In seinem Begrüßungsdialog erläuterte er die Parallelen. „Hier wie dort treten Akrobaten, Seiltänzer, Trapezkünstler, Jongleure und Magier auf. Sie jonglieren mit Worten, machen dazwischen den dummen August oder besserwisserischen Weißclown, turnen am Trapez hoch über den Köpfen der Besucher, arbeiten mit Illusionen, balancieren mit Bilanzen, lassen leere Tassen tanzen und üben als Dompteure den Spagat zwischen auseinanderlaufenden Katzen“, so Jürgen Hestler in einem Anflug von Selbstironie.
Ganz bewusst habe man diese Form der Jubiläumsfeier gewählt. Die SPD habe sich immer als eine große Zirkusfamilie verstanden „mit Stars und Sternchen und solchen, die hinter den Kulissen bescheiden und engagiert die Arbeit machen“. Deshalb sei ein Familiennachmittag in des Wortes doppelter Bedeutung auch der richtige Rahmen für eine Jubiläumsfeier der ältesten Partei Deutschlands und der ältesten sozialdemokratischen Partei der Welt.
Der Korber SPD-Vorsitzende Jürgen Klotz hatte den Kontakt zum Familienzirkus Piccolo geknüpft und diesen bewogen eine Sondervorstellung für die SPD zu geben.
Die SPD habe –so Jürgen Hestler- im Politzirkus oft die Rolle des Clowns übernommen, „die Rolle jenes inneren Kindes der Politik, das sich aufmüpfig gegen das Fertigmachen sträubt, das nie resigniert, immer Klartext redet und das durch Bewußtseinserheiterung auch zur Bewußtseinserweiterung beiträgt.“ Dieser kämpferische Kern der Sozialdemokratie sei nach wie vor wach. Die SPD werde wie vor 150 Jahren stets für „Frieden, Freiheit und Gerechtigkeit“ in der Welt ein- und aufstehen.
Zahlreiche Logengäste waren erschienen. Sie wurden nach ihrem Verhältnis zur guten alten Tante SPD befragt. Der Bundestagsabgeordnete und „Programmverkäufer“ Christian Lange beschreibt dieses als „ganz ganz eng“. Er stamme aus einfachen Verhältnissen und habe in der Familie erfahren, was die sozialdemokratische Uridee „Aufstieg durch Bildung“ bedeute.
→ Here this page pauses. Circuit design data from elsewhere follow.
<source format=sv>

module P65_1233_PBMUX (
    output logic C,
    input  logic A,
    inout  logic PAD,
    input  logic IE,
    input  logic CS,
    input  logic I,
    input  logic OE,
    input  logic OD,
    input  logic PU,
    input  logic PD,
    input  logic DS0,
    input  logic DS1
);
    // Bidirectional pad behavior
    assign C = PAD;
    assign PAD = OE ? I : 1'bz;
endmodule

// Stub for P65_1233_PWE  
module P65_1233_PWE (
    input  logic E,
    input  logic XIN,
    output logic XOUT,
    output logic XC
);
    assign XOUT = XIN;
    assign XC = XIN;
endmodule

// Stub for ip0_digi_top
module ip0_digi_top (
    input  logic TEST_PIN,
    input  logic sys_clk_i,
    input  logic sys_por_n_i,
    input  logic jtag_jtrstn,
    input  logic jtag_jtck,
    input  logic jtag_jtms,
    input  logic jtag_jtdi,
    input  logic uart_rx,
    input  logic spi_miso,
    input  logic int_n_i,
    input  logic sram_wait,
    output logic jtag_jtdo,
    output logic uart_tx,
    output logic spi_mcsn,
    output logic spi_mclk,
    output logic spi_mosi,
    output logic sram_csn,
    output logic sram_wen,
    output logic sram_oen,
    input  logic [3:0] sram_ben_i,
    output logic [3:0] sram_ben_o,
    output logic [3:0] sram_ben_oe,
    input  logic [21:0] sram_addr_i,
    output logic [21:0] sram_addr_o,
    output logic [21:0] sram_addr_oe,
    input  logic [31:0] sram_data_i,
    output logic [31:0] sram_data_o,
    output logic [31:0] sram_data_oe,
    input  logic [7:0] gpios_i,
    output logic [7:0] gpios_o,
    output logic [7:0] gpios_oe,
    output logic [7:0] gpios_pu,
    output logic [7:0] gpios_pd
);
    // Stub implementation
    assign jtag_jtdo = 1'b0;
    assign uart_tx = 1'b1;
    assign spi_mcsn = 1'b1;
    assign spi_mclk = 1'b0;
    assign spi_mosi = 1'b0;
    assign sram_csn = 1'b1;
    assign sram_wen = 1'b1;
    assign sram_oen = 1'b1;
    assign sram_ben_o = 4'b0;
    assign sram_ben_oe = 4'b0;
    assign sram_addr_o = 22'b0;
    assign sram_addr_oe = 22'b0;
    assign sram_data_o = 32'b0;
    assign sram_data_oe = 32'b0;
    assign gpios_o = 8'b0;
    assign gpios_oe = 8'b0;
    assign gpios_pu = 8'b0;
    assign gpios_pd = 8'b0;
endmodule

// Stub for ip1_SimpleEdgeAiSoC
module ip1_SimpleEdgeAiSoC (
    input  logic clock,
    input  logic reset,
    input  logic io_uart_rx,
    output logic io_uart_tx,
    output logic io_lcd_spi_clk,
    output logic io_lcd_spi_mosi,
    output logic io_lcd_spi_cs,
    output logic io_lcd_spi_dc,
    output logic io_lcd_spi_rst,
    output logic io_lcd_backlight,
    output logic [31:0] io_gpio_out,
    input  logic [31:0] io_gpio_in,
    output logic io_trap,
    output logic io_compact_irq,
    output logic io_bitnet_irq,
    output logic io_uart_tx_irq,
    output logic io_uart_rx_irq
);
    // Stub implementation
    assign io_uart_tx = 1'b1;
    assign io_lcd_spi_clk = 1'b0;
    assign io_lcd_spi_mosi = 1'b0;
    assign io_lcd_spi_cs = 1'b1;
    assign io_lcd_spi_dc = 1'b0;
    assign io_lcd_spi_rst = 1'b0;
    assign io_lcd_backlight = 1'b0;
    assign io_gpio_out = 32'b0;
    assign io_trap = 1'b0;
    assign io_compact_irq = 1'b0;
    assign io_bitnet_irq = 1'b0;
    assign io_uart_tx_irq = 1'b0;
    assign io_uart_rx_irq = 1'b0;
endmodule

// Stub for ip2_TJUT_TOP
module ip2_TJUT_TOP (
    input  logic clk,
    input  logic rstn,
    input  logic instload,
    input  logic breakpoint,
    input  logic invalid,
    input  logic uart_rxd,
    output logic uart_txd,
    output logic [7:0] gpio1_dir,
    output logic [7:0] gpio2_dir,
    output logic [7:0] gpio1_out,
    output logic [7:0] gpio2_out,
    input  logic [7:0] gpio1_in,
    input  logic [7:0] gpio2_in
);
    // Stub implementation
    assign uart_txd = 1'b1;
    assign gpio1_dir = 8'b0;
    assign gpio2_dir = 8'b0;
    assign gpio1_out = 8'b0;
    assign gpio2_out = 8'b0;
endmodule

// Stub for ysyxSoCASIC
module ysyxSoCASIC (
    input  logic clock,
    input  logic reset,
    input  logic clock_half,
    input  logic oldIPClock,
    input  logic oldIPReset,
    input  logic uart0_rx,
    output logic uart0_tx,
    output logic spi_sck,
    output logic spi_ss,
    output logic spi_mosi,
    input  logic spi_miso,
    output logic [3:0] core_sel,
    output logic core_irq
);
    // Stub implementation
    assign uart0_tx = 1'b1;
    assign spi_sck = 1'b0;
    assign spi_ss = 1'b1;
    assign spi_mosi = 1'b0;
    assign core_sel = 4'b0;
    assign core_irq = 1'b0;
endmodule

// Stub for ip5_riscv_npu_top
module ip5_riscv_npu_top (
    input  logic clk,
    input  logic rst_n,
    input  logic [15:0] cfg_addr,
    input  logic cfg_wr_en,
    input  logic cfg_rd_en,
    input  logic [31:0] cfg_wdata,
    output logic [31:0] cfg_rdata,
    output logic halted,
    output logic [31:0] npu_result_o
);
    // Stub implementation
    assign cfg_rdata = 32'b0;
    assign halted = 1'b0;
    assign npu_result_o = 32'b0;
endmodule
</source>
Der andere Programmverkäufer, der Bundestagskandidat im Wahlkreis Waiblingen Alexander Bauer, erinnert an den Tag der Bücherverbrennung vor 80 Jahren, einer Zeit in der viele Kinder der Tante SPD zu Opfern geworden sein. Logengast Katrin Altpeter, als Sozialministerin des Landes auch für Seniorenpolitik zuständig, empfiehlt der Tante SPD „aktivierende Pflege“ und die Verdi-Vorsitzende und stellvertretende SPD-Chefin Leni Breymaier lobt die Tante SPD ob ihres Einsatzes für Frauenwahlrecht und die Wahrung der Grundrechte. Die Vizepräsidentin des Landtages Brigitte Lösch von den Grünen fühlte sich nach wie vor der SPD-Familie verbunden und der erste Kreisvorsitzende der SPD-Rems-Murr nach der Gebietsreform, Rainer Brechtken empfahl seiner Tante SPD, doch “mit mehr Stolz und Selbstbewusstsein“ in den Bundestagswahlkampf zu gehen.
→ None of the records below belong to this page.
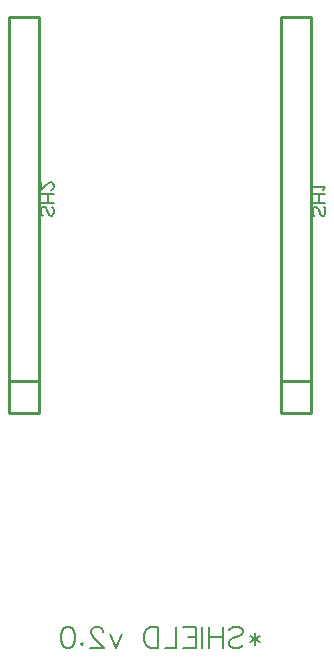
<source format=gbo>
G04 Layer: BottomSilkscreenLayer*
G04 EasyEDA v6.5.29, 2023-07-08 22:53:17*
G04 f4c6c8685b5442dcac5e84d632293f1e,52c161dc85b4440087471843f8ea1cfe,10*
G04 Gerber Generator version 0.2*
G04 Scale: 100 percent, Rotated: No, Reflected: No *
G04 Dimensions in millimeters *
G04 leading zeros omitted , absolute positions ,4 integer and 5 decimal *
%FSLAX45Y45*%
%MOMM*%

%ADD10C,0.2032*%
%ADD11C,0.1524*%
%ADD12C,0.2540*%

%LPD*%
D10*
X10257866Y8736291D02*
G01*
X10257866Y8635199D01*
X10300030Y8710891D02*
G01*
X10215956Y8660599D01*
X10215956Y8710891D02*
G01*
X10300030Y8660599D01*
X10042728Y8761437D02*
G01*
X10059492Y8778201D01*
X10084638Y8786583D01*
X10118420Y8786583D01*
X10143566Y8778201D01*
X10160330Y8761437D01*
X10160330Y8744673D01*
X10151948Y8727909D01*
X10143566Y8719527D01*
X10126802Y8710891D01*
X10076256Y8694127D01*
X10059492Y8685745D01*
X10051110Y8677363D01*
X10042728Y8660599D01*
X10042728Y8635199D01*
X10059492Y8618435D01*
X10084638Y8610053D01*
X10118420Y8610053D01*
X10143566Y8618435D01*
X10160330Y8635199D01*
X9987102Y8786583D02*
G01*
X9987102Y8610053D01*
X9869500Y8786583D02*
G01*
X9869500Y8610053D01*
X9987102Y8702509D02*
G01*
X9869500Y8702509D01*
X9813874Y8786583D02*
G01*
X9813874Y8610053D01*
X9758502Y8786583D02*
G01*
X9758502Y8610053D01*
X9758502Y8786583D02*
G01*
X9649028Y8786583D01*
X9758502Y8702509D02*
G01*
X9691192Y8702509D01*
X9758502Y8610053D02*
G01*
X9649028Y8610053D01*
X9593656Y8786583D02*
G01*
X9593656Y8610053D01*
X9593656Y8610053D02*
G01*
X9492818Y8610053D01*
X9437192Y8786583D02*
G01*
X9437192Y8610053D01*
X9437192Y8786583D02*
G01*
X9378264Y8786583D01*
X9353118Y8778201D01*
X9336354Y8761437D01*
X9327972Y8744673D01*
X9319590Y8719527D01*
X9319590Y8677363D01*
X9327972Y8652217D01*
X9336354Y8635199D01*
X9353118Y8618435D01*
X9378264Y8610053D01*
X9437192Y8610053D01*
X9134424Y8727909D02*
G01*
X9084132Y8610053D01*
X9033586Y8727909D02*
G01*
X9084132Y8610053D01*
X8969578Y8744673D02*
G01*
X8969578Y8753055D01*
X8961196Y8769819D01*
X8952814Y8778201D01*
X8936050Y8786583D01*
X8902268Y8786583D01*
X8885504Y8778201D01*
X8877122Y8769819D01*
X8868740Y8753055D01*
X8868740Y8736291D01*
X8877122Y8719527D01*
X8893886Y8694127D01*
X8977960Y8610053D01*
X8860358Y8610053D01*
X8796350Y8652217D02*
G01*
X8804732Y8643835D01*
X8796350Y8635199D01*
X8787968Y8643835D01*
X8796350Y8652217D01*
X8682050Y8786583D02*
G01*
X8707196Y8778201D01*
X8724214Y8753055D01*
X8732596Y8710891D01*
X8732596Y8685745D01*
X8724214Y8643835D01*
X8707196Y8618435D01*
X8682050Y8610053D01*
X8665286Y8610053D01*
X8640140Y8618435D01*
X8623122Y8643835D01*
X8614740Y8685745D01*
X8614740Y8710891D01*
X8623122Y8753055D01*
X8640140Y8778201D01*
X8665286Y8786583D01*
X8682050Y8786583D01*
D11*
X10839500Y12342619D02*
G01*
X10849914Y12332205D01*
X10854994Y12316711D01*
X10854994Y12295883D01*
X10849914Y12280389D01*
X10839500Y12269975D01*
X10829086Y12269975D01*
X10818672Y12275055D01*
X10813338Y12280389D01*
X10808258Y12290803D01*
X10797844Y12322045D01*
X10792764Y12332205D01*
X10787430Y12337539D01*
X10777016Y12342619D01*
X10761522Y12342619D01*
X10751108Y12332205D01*
X10746028Y12316711D01*
X10746028Y12295883D01*
X10751108Y12280389D01*
X10761522Y12269975D01*
X10854994Y12376909D02*
G01*
X10746028Y12376909D01*
X10854994Y12449807D02*
G01*
X10746028Y12449807D01*
X10803178Y12376909D02*
G01*
X10803178Y12449807D01*
X10834166Y12484097D02*
G01*
X10839500Y12494511D01*
X10854994Y12510005D01*
X10746028Y12510005D01*
X8539505Y12342619D02*
G01*
X8549919Y12332205D01*
X8554999Y12316711D01*
X8554999Y12295883D01*
X8549919Y12280389D01*
X8539505Y12269975D01*
X8529091Y12269975D01*
X8518677Y12275055D01*
X8513343Y12280389D01*
X8508263Y12290803D01*
X8497849Y12322045D01*
X8492769Y12332205D01*
X8487435Y12337539D01*
X8477021Y12342619D01*
X8461527Y12342619D01*
X8451113Y12332205D01*
X8446033Y12316711D01*
X8446033Y12295883D01*
X8451113Y12280389D01*
X8461527Y12269975D01*
X8554999Y12376909D02*
G01*
X8446033Y12376909D01*
X8554999Y12449807D02*
G01*
X8446033Y12449807D01*
X8503183Y12376909D02*
G01*
X8503183Y12449807D01*
X8529091Y12489177D02*
G01*
X8534171Y12489177D01*
X8544585Y12494511D01*
X8549919Y12499591D01*
X8554999Y12510005D01*
X8554999Y12530833D01*
X8549919Y12541247D01*
X8544585Y12546327D01*
X8534171Y12551661D01*
X8523757Y12551661D01*
X8513343Y12546327D01*
X8497849Y12535913D01*
X8446033Y12484097D01*
X8446033Y12556741D01*
D12*
X10729975Y10599976D02*
G01*
X10729975Y13949982D01*
X10479963Y13949982D01*
X10479963Y10599976D01*
X10729975Y10599976D01*
X10729975Y10599976D02*
G01*
X10729975Y10869978D01*
X10479963Y10869978D01*
X10479963Y10599976D01*
X10729975Y10599976D01*
X8429980Y10599976D02*
G01*
X8429980Y13949982D01*
X8179968Y13949982D01*
X8179968Y10599976D01*
X8429980Y10599976D01*
X8429980Y10599976D02*
G01*
X8429980Y10869978D01*
X8179968Y10869978D01*
X8179968Y10599976D01*
X8429980Y10599976D01*
M02*

</source>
Die Sondervorstellung der „echten“ Artisten begeisterte. Seiltänzer, Trapezakrobaten, „Vertikaltuchartisten“, Jongleure, „Gummimenschen“ , Pferdeakrobaten und Reifenvirtuosen zeigten ihr Können. Der Backnanger Landtagsabgeordnete Gernot Gruber durfte sich in der Manege in die Kunst der Stuhlakrobatik einweisen lassen. Sehr zum Ergötzen des Backnanger Oberbürgermeister Nopper.
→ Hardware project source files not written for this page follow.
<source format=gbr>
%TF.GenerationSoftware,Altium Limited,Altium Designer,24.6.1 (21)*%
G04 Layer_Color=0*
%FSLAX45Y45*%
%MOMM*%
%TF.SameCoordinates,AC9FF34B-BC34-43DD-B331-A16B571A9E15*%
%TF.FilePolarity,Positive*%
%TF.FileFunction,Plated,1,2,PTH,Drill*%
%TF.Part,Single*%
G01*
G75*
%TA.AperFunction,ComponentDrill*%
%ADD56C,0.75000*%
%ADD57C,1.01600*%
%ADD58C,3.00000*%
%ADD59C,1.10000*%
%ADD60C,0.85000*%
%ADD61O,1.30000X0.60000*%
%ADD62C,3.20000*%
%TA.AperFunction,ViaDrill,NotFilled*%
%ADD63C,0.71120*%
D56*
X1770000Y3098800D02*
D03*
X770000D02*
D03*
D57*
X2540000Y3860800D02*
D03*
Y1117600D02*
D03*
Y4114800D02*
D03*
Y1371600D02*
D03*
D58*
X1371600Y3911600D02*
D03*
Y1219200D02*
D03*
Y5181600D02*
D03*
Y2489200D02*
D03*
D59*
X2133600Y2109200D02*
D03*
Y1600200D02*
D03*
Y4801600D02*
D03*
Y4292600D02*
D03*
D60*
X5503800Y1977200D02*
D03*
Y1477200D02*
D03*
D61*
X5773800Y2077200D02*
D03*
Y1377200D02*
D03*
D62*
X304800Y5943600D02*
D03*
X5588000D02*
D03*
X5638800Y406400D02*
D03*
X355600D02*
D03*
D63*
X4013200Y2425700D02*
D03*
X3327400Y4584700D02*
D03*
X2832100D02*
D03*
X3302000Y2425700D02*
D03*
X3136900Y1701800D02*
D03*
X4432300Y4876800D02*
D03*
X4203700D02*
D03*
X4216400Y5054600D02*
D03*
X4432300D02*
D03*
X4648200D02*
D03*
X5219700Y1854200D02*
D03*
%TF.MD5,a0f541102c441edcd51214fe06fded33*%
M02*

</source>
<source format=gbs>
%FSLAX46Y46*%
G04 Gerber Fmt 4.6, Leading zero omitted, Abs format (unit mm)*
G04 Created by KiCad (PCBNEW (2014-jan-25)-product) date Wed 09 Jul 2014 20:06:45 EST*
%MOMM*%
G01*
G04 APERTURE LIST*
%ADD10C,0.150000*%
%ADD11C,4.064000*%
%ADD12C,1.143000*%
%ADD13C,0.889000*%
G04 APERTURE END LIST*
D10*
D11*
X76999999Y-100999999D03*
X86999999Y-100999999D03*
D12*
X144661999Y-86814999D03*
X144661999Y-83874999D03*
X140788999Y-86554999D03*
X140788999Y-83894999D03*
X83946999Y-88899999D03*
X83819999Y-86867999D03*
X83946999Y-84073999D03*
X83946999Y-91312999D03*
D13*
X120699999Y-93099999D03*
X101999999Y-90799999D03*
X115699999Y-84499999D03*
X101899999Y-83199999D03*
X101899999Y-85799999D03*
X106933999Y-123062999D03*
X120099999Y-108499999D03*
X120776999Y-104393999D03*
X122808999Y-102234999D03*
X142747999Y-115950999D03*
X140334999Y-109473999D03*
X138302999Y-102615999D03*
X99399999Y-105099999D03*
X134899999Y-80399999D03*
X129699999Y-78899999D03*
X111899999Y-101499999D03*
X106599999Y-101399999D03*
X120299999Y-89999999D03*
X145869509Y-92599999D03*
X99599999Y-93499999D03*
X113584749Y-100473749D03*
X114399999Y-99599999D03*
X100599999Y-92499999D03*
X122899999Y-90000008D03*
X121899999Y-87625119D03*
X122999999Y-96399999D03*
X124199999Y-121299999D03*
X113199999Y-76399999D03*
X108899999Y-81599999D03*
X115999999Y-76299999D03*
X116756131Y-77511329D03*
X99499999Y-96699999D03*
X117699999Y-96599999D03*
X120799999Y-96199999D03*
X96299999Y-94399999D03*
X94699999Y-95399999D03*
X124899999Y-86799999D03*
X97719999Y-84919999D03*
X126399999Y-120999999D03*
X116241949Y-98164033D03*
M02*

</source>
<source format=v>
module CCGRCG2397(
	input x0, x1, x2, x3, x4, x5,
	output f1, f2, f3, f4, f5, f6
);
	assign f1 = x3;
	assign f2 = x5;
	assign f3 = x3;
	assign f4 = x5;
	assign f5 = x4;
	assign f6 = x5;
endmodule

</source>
Es war wie bei einer richtigen Familienfeier. Die kleinen Kinder übten und vergnügten sich –oft unter den wohlwollenden Blicken von Oma und Opa- beim Mitmach-Zirkus im „richtigen“ Zirkuszelt, die großen Kinder tauschten Erinnerungen aus, begrüßten neue Familienmitglieder und übten sich in der Kunst des Politisierens. Es gab Rote zum Essen und zum Anfassen. Und es gab viel zu bereden.
Und dass wenigstens für einen Tag auf der Spitze des Zirkuszeltes weit sichtbar die SPD-Fahne wehte, war Gesprächsanlass genug. Die Zirkusluft an diesem Tag war rot.